Is there any interesting information we can find out via the oxygen content? Let's find out.
fig = plt.figure(figsize=(12,10))
ax = fig.add_subplot(2,1,1)
ax.grid(linestyle='-')
ax.set_title('Pacific Ocean Dissolved Oxygen Content (mg/L) Over Time')
ax.set_xlabel('Year')
ax.set_ylabel('Dissolved Oxygen Content (mg/L)')
ax.scatter(
x=pac_coral['ObservationDate'],
y=pac_coral['Oxygen']
)
ax2 = fig.add_subplot(2,1,2)
ax2.set_title('Atlantic Ocean Dissolved Oxygen Content (mg/L) Over Time')
ax2.set_xlabel('Year')
ax2.set_ylabel('Dissolved Oxygen Content (mg/L)')
ax2.scatter(
x=atl_coral['ObservationDate'],
y=atl_coral['Oxygen']
)
<matplotlib.collections.PathCollection at 0x7fe689627c70>
Hmm, not sure what this means. I will have to think about a different way I can look at this data, to learn anything from it.

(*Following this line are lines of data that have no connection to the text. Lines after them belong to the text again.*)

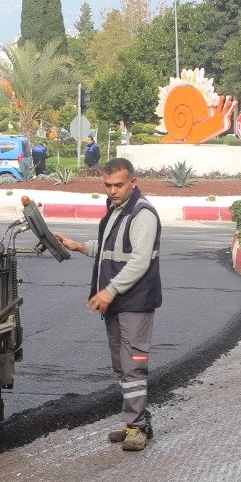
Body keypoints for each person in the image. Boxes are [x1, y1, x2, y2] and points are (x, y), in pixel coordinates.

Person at [52, 158, 162, 451]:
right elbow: (110, 249)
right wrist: (79, 246)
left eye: (118, 185)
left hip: (135, 303)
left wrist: (109, 291)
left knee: (134, 365)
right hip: (116, 303)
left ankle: (137, 427)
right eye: (108, 185)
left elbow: (138, 261)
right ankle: (134, 422)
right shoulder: (116, 210)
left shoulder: (143, 214)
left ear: (133, 182)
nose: (112, 191)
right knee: (121, 365)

coral_data.groupby('Species').agg({'Species': 'count', 'DepthInMeters': 'mean'}).rename(columns={'Species': 'count'}).sort_values(by='count', ascending=False)
count | DepthInMeters | |
---|---|---|
Species | ||
ritteri | 25216 | 896.645463 |
pacifica | 13479 | 625.775428 |
pertusa | 12596 | 493.537790 |
occa | 9630 | 1275.515680 |
lindahlii | 6421 | 843.663292 |
... | ... | ... |
halmaheirense | 1 | 1089.000000 |
hamanni | 1 | 121.000000 |
hamatum | 1 | 210.000000 |
haswelli | 1 | 339.000000 |
zyggompha | 1 | 125.000000 |
1872 rows × 2 columns
Where to from here? I will continue to explore this data as I come up with more ideas.